The Consumer Financial Protection Bureau has filed a lawsuit against the New Jersey-based mortgage lender PHH Corporation and its affiliates: PHH Home Loans LLC, Atrium Insurance Corporation and Atrium Reinsurance Corporation.
The suit alleges that the company harmed consumers through a mortgage insurance kickback scheme that started as early as 1995. The CFPB is asking the court for a civil fine, a permanent injunction to prevent future violations, and victim restitution.
How Mortgage Insurance Works
When homeowners borrow more than 80 percent of the value of their home, mortgage insurance is usually required. It protects the lender against the risk of default. Generally, the lender, not the borrower, selects the mortgage insurer. The borrower pays the insurance premium every month in addition to the mortgage payment. While mortgage insurance can help borrowers get a loan when they cannot make a 20 percent down payment, it also adds to the cost of monthly payments for borrowers who have little equity in their homes.
The Bureau Says PHH Ran a Kickback Scheme
The bureau investigated the companies and found PHH referred consumers to partner insurers, and in exchange those insurers bought “reinsurance” from PHH’s subsidiaries. Reinsurance is supposed to transfer risk to help mortgage insurers cover their own risk of unexpectedly high losses. But recommending those insurers in exchange for their business amounted to an illegal kickback scheme, the bureau says, and that hurt homeowners who were charged too much for the insurance.
In a press release the bureau says:
The Bureau believes that from the start of the arrangements, and continuing into at least 2009, PHH manipulated its allocation of mortgage insurance business to maximize kickback reinsurance payments for itself. PHH Corporation and its affiliates are specifically accused of:
· Kickbacks: Over the approximately 15-year scheme, the CFPB alleges that PHH set up a system whereby it received as much as 40 percent of the premiums that consumers paid to mortgage insurers, collecting hundreds of millions of dollars in kickbacks;
· Overcharging Loans: In some cases, PHH charged more money for loans to consumers who did not buy mortgage insurance from one of its kickback partners. In general, they charged these consumers additional percentage points on their loans; and
· Creating Higher-Priced Insurance: PHH pressured mortgage insurers to “purchase” its reinsurance with the understanding or agreement that the insurers would then receive borrower referrals from PHH. PHH continued to steer business to its mortgage insurance partners even when it knew the prices its partners charged were higher than competitors’ prices.

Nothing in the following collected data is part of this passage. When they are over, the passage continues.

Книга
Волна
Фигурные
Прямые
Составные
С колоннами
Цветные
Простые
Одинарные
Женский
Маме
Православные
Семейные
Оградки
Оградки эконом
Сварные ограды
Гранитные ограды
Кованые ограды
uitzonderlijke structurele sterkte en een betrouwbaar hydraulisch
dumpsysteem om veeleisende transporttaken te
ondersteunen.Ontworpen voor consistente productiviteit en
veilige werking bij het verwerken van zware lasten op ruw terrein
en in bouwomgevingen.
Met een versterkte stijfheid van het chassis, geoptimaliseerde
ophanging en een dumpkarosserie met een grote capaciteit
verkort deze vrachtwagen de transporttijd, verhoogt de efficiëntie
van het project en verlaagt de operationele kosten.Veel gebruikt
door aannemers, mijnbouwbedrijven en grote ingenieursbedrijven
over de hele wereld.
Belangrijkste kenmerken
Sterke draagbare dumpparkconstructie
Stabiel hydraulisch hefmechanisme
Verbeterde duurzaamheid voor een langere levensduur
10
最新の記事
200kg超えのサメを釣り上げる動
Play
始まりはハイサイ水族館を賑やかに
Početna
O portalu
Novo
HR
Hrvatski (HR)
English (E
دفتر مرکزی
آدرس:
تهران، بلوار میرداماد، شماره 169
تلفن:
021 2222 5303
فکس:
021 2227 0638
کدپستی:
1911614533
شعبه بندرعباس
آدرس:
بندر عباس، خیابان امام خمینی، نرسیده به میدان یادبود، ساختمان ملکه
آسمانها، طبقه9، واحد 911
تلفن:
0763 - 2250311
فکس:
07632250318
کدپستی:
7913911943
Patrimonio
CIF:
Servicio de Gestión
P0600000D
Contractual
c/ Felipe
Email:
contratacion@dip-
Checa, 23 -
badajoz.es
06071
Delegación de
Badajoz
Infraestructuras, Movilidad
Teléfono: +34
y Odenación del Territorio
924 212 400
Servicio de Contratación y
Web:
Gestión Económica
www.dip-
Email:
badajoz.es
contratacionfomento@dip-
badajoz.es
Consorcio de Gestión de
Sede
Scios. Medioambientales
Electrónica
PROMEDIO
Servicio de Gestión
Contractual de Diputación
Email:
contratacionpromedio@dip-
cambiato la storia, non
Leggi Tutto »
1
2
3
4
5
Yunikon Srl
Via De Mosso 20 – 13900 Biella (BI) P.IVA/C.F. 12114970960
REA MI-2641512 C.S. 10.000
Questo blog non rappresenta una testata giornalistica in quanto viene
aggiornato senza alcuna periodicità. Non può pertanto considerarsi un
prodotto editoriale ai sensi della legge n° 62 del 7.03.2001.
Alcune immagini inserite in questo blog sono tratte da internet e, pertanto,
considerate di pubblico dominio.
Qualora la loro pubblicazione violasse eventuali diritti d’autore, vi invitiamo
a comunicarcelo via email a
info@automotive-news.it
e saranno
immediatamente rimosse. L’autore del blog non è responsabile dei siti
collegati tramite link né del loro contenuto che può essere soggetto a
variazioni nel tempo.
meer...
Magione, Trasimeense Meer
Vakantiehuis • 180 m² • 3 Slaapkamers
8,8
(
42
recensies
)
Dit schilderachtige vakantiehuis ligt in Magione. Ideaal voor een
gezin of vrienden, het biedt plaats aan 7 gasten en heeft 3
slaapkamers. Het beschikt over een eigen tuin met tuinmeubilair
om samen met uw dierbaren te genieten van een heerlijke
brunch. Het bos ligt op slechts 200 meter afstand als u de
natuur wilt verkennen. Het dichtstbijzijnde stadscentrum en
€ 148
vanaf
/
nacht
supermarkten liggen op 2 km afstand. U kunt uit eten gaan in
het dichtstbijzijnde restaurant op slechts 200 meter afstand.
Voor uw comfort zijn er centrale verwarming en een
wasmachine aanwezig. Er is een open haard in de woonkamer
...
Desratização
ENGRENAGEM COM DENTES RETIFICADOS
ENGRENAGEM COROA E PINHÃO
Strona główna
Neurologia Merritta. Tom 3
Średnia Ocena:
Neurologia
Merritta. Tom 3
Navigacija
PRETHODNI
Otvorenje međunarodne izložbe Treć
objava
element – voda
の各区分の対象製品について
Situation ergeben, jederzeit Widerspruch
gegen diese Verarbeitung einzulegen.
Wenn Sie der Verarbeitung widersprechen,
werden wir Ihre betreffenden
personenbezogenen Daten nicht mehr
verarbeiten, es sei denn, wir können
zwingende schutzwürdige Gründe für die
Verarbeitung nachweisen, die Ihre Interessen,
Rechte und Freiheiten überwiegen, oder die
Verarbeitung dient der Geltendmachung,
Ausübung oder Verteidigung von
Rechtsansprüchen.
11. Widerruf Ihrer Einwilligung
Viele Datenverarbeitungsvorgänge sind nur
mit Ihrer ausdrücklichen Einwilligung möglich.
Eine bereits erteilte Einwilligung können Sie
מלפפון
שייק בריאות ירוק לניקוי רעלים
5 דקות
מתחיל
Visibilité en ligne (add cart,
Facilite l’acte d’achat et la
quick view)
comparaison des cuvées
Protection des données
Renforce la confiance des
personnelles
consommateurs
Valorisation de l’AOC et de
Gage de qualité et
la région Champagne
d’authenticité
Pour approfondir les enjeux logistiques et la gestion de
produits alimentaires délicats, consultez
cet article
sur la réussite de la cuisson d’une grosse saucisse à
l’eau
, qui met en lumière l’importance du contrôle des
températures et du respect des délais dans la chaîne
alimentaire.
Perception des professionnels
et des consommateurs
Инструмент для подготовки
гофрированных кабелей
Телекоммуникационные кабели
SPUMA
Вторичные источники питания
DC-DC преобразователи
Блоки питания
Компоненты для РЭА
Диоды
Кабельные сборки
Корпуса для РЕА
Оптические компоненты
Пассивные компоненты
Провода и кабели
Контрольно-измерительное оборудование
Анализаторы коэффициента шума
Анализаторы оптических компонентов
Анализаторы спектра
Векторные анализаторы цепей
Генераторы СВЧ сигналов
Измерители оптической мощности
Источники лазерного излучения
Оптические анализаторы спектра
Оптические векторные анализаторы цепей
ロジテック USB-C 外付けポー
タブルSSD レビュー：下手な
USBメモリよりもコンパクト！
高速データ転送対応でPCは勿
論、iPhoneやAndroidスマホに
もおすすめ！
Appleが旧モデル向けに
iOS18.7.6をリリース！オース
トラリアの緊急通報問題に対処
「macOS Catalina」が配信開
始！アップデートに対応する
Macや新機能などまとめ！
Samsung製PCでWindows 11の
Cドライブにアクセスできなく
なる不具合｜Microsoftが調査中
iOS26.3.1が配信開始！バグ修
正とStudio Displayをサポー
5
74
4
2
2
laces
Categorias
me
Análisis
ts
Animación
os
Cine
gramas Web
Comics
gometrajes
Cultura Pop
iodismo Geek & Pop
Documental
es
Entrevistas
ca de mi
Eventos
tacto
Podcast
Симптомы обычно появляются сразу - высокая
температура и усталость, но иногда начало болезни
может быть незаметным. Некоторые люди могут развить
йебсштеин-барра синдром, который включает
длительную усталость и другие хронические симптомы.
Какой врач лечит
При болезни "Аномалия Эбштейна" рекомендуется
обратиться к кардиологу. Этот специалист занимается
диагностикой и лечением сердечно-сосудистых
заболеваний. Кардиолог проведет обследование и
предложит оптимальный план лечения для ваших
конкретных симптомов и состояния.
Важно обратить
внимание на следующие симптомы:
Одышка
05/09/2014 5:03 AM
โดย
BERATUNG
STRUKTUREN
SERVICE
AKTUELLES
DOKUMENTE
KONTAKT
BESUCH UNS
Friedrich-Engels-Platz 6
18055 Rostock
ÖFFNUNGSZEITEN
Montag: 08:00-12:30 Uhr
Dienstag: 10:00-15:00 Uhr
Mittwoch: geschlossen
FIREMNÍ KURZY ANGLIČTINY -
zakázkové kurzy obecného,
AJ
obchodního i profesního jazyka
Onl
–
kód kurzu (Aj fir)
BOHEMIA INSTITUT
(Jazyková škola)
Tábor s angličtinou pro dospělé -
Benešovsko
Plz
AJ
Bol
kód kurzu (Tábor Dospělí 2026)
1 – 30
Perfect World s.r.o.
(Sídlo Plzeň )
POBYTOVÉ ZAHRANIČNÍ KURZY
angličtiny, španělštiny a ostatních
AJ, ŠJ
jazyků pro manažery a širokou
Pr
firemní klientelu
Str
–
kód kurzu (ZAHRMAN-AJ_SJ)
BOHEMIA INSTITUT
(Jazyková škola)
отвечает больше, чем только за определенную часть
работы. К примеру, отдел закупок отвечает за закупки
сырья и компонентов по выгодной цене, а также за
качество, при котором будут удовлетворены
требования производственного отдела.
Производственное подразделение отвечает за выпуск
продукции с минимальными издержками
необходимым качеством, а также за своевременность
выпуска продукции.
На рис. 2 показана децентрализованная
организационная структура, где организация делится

A Notice of Charges initiates proceedings in an administrative forum, and is similar to a complaint filed in federal court. This case will be tried by an Administrative Law Judge from the Bureau’s Office of Administrative Adjudication, an independent adjudicatory office within the Bureau. The Administrative Law Judge will hold hearings and make a recommended decision regarding the charges, which may be appealed to the Director of the CFPB for a final decision.
The Bureau’s administrative proceedings are similar to the administrative proceedings of other federal regulators, including the Securities and Exchange Commission, the Federal Trade Commission, and prudential regulators like the Office of the Comptroller of the Currency and the Federal Deposit Insurance Corporation.
The Office of Inspector General at the Department of Housing and Urban Development (HUD) initiated the investigation of PHH’s reinsurance practices, and in July 2011, HUD’s authority over the investigation transferred to the CFPB. Since then, HUD has given the Bureau valuable assistance in this matter.
This administrative proceeding follows the Bureau’s settlements in 2013 with five mortgage insurers who participated in similar schemes.
The Notice of Charges is not a finding or ruling that the defendants have actually violated the law. The Bureau’s Rules of Practice for Adjudication Proceedings provide that the CFPB may publish the actual Notice of Charges ten days after the company is served. If allowed by the hearing officer, the charges will be available on the CFPB website after Feb. 12, 2014.